Folha de S. Paulo


Comprar ou investir?

A invenção do Black Friday, dia de descontos nas compras on-line, tem grandes adeptos na China. As vendas este ano alcançaram mais de US$ 6 bilhões.

Os chineses têm paixão por tudo o que é feito eletronicamente, e as compras pela internet ganharam confiabilidade. Pode-se devolver o produto, enquanto nas lojas a devolução inexiste, e a logística da entrega é eficiente. Compras feitas à noite são recebidas pela manhã.

Mas o que chamou a atenção neste ano não foi o volume de compras, mas sim o fato de que muitos chineses conectaram-se desde cedo para fazer investimentos.

Os chineses são conhecidos poupadores. Em 2013, o governo concedeu uma autorização ao Taobao, uma loja na internet, para atrair recursos para um fundo.

A resposta foi boa.

O raciocínio do investidor é relativamente simples: a caderneta de poupança remunera depósitos a 3% anuais, quando a inflação tende a ser maior. O fundo remunera a 7%. Ademais, se a internet é confiável para comprar, deve ser também para investir.

Fundos como o do Taobao, só que com um grau mais elevado de informalidade, proliferam no país. Há, segundo cálculos recentes, cerca de 8.000 companhias operando no segmento.

Seus recursos são empregados em crédito ao consumidor, financiamento a microempresários, projetos imobiliários, até mesmo projetos de empresas que são criadas pelas prefeituras.

O valor médio dos empréstimos é menor que RMB 100.000 (o equivalente a US$ 16.300). A taxa cobrada dos tomadores é, no mínimo, quatro vezes superior à dos empréstimos bancários (está atualmente em torno de 30% ao ano), ou seja, o ganho dos gestores é alto.

O crescimento do chamado "shadow banking" (banco na sombra, em inglês) é um fenômeno visto como saudável e preocupante.
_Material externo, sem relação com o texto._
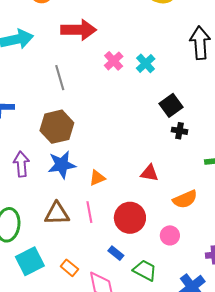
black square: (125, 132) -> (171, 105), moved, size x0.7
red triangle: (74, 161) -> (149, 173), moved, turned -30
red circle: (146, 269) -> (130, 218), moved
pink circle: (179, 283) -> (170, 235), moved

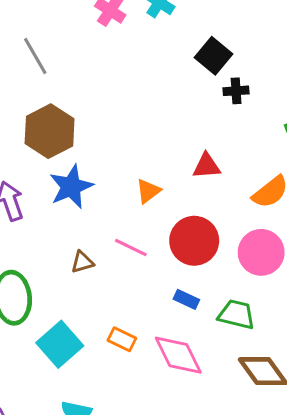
orange triangle: (97, 178) -> (148, 191), moved
pink line: (89, 212) -> (131, 248), turned -40
brown triangle: (57, 214) -> (82, 262), size x0.6
pink circle: (170, 235) -> (261, 252), size x1.5

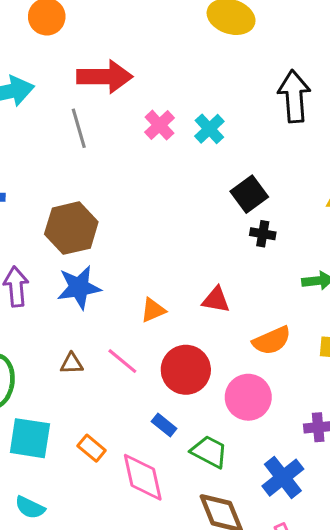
gray line: (35, 56) -> (79, 128), moved
cyan square: (60, 344) -> (30, 438), turned 36

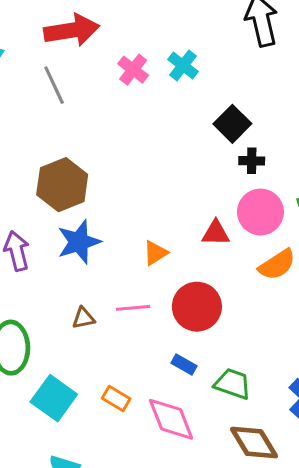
pink line: (122, 361) -> (133, 308), turned -36
pink circle: (248, 397) -> (260, 212), moved
cyan square: (30, 438) -> (54, 398), turned 36

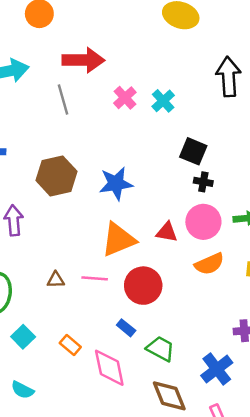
black square: (232, 124) -> (193, 151), turned -32
blue star: (79, 242) -> (116, 184), moved
orange triangle: (155, 253) -> (119, 240), size x1.8
cyan square: (54, 398) -> (23, 337), size x0.7

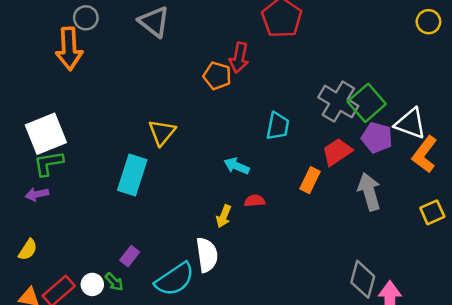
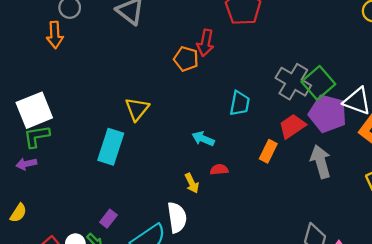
orange arrow: (69, 49) -> (55, 35), size x0.7
purple pentagon: (377, 138) -> (328, 114), size x1.4
yellow arrow: (224, 216) -> (192, 183), turned -48

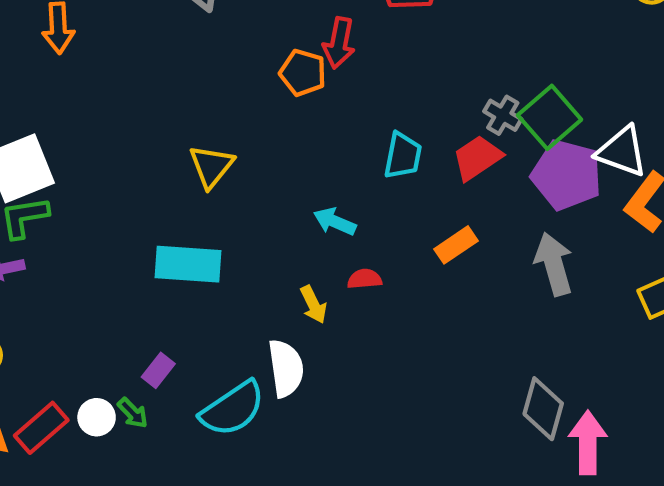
gray cross: (293, 82) -> (503, 115), size x0.6
red trapezoid: (292, 126) -> (477, 158), moved
cyan rectangle: (111, 147) -> (188, 264), moved, turned 76
orange rectangle: (268, 151) -> (456, 245), turned 30

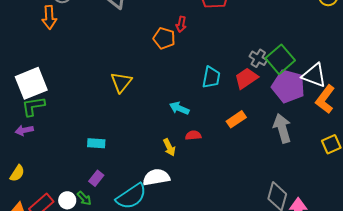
red arrow: (339, 43) -> (181, 24), size x0.7
cyan rectangle: (188, 264) -> (96, 143), moved, size x0.6
white semicircle: (286, 368) -> (156, 177), turned -92

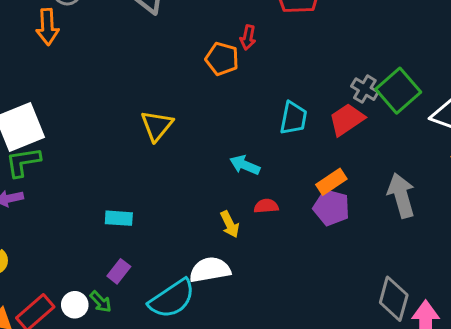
purple pentagon: (288, 86) -> (331, 208), moved, size x0.7

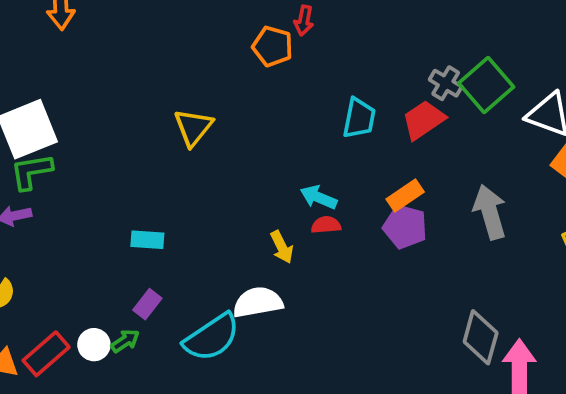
cyan arrow: (245, 165) -> (319, 197), moved
green arrow: (101, 302) -> (125, 341), turned -80

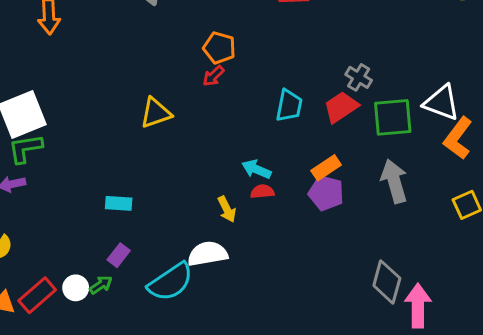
red arrow: (304, 21) -> (213, 76), moved, turned 35
green square: (486, 85) -> (393, 117), moved, turned 36
yellow triangle: (193, 127) -> (156, 113), turned 32

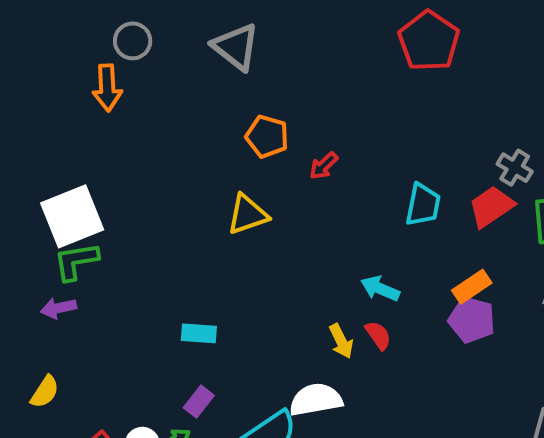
orange pentagon: (219, 48) -> (267, 136), moved
red semicircle: (262, 192) -> (378, 335), moved, turned 60

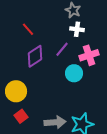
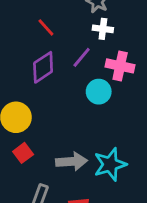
red line: (28, 29) -> (46, 27), moved
pink cross: (89, 55) -> (120, 66), turned 30

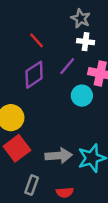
red square: (23, 153) -> (17, 148), size x1.5

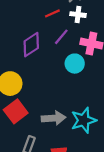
red line: (37, 40) -> (52, 13), moved, turned -72

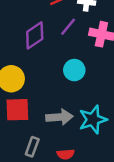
cyan circle: (75, 64) -> (74, 70), moved
red square: (16, 111) -> (17, 110), turned 35

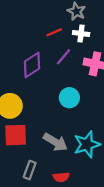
gray arrow: (59, 117) -> (55, 142), turned 35

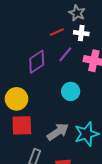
gray arrow: (55, 142) -> (58, 132), turned -65

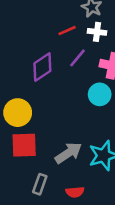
cyan circle: (71, 91) -> (100, 94), moved

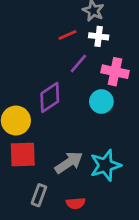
purple diamond: (42, 67) -> (50, 97), moved

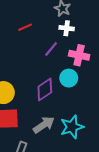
red line: (67, 35) -> (25, 27), moved
purple diamond: (50, 97) -> (45, 89), moved

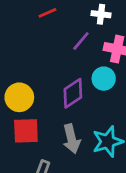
gray arrow: (44, 125) -> (72, 139), turned 110

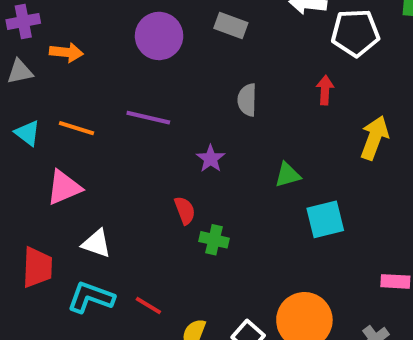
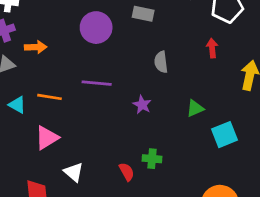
red semicircle: (185, 210) -> (127, 172), moved
white triangle: (96, 243) -> (74, 172), turned 30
Ele se explica, em larga medida, pelo fato de a China ter um mercado de capitais atrasado para o nível elevado de poupança da economia e mostra que de pouco adianta o Banco Central regular excessivamente as taxas de juros. O mercado encontra os seus nichos para circundar as regras.

Muitos creem que, no final das contas, o investidor estará protegido. As autoridades vigiam, de longe, quem capta em proporções elevadas. Se alguns fundos falharem, encontrarão alguma maneira de compensar quem investiu neles. E também de punir quem levou o investidor a perdas. Mas esse é um raciocínio otimista.

O que o "shadow banking" revela de mais interessante é a convicção generalizada de que quem toma emprestado paga. Não se pode perder a face por dívida.

Quando a China abriu, no final dos anos 1970, as pessoas tinham dinheiro debaixo do colchão. Todo mundo tomou emprestado de todo mundo para começar um pequeno negócio.

Foi assim que muitas empresas nasceram: recolhendo de quem quisesse apostar nelas. O sistema aparentemente vige até agora. Talvez por sua causa, a economia chinesa tenha um grau tão elevado de dinamismo.